Well, I'm off to rearrange the apartment a bit for the table coming in tomorrow...and I'll be watching Megan Fox a movie. Have a great day everybody!!!

Friday, February 27, 2009

Dreams & Tattoos

Good Afternoon Ladies & Gentlemen,

Still no soda three days into Lent. I know that you're all keeping track. Not much has happened the past few days except work and catching up with household chores and working out at the gym…which I'm sure intrigues you to no end. Oh wait, I did have a pretty odd dream the other night. Perhaps I'll share that with you. Okay, so the setting was at night time…and oddly enough, I was walking alongside a parade float (see Mardi Gras pictures posted yesterday). It was a pretty standard float, no crazy colored dragons or goddesses emitting from the bow…but rather just a basic parade float with a band on it…and the music playing was "Gin & Juice" sung by none other than…Richard Cheese & Lounge Against the Machine. Why was I walking along side it? Apparently I was security…and there were a few other guys in cop uniforms on either side of the float. (Seriously, does he need protection?) Anyway, we're walking along…and I'm singing along…and after a few blocks we're in a part of town with tall brick buildings…but no people except for a few more cops. The police chief (that looks like Danny Glover) says, "Okay guys, spread out a bit. Look sharp. (Points at me) You two post up there and keep a lookout."

So me & this other guy magically appear on a rooftop (about three stories up) looking down at the float and a few cops. I ask my new partner, "What are we doing here? This doesn't feel right." "I know what you mean." All of a sudden, the police chief's voice yells, "IT'S A TRAP!!!" I glance over at my partner and he's pulling his gun out and starting to aim it at me. I knock his arm away and then kick him in the head…and it takes it smooth off his neck. I know. Let's see Bruce Lee do that. I pull my gun out…and there's gunfire all around. I'm running down the fire escape, sparks pinging all over the place. I can't really tell who's on my side and who's not…so I basically run to within a few feet of them and as they raise their guns that's when I cap 'em…or usually right hook 'em or snap their neck, you know…action movie stuff.
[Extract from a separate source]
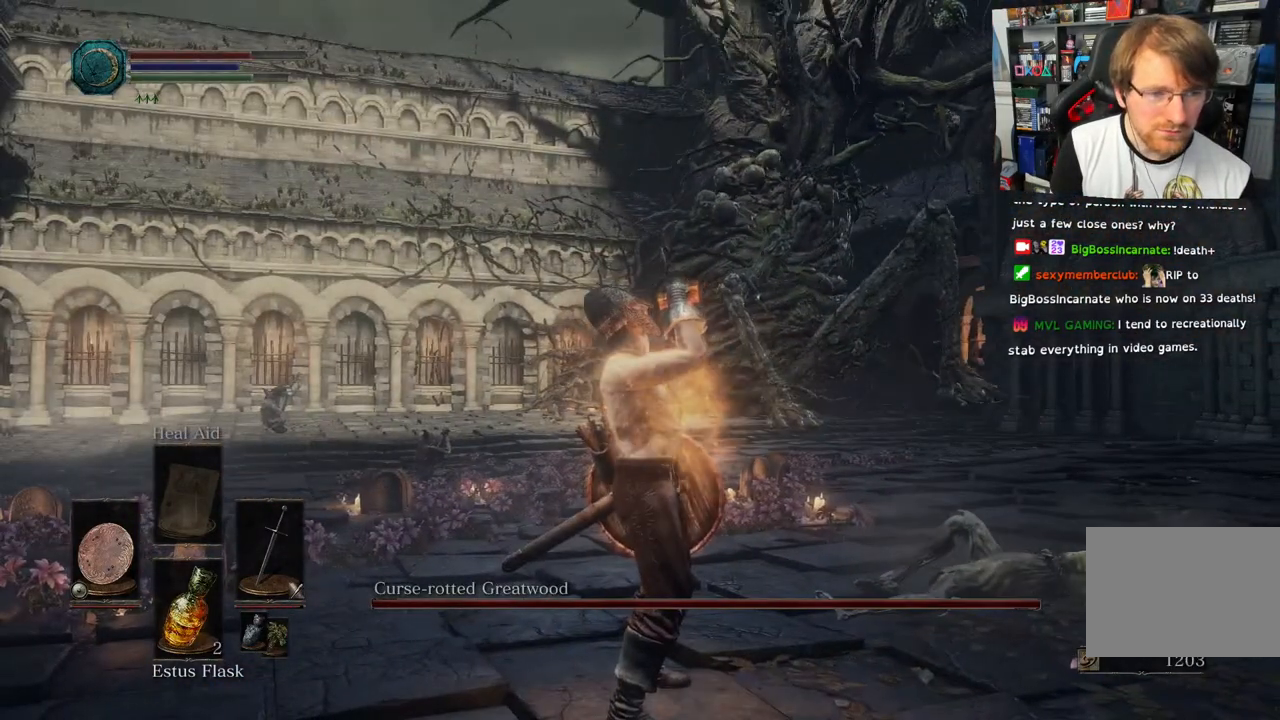
{"buttons": [], "left_stick": "center", "right_stick": "down-right", "events": [[433, "right_stick", "down-right"]]}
Then Bruce Willis pops out of nowhere (I kid you not, he had the white wifebeater on like Die Hard) and he's yelling, "$teve, we gotta find the chief. I think he went this way." We go running down an alley and more cops show up…jumping down from the sky. It was like some kind of video game, they just show up in droves and we put them down the same way. "CHIEF!!!" The chief's up ahead…and a little bloody. Bruce is covering me as I check him out. It's not looking good. He hands me his walkie talkie, "They're on their way. You get them out of here." "Sorry chief, we're not leaving you for some f**king lounge singer." (Sorry Richard…but to be honest, we had no idea where you were at)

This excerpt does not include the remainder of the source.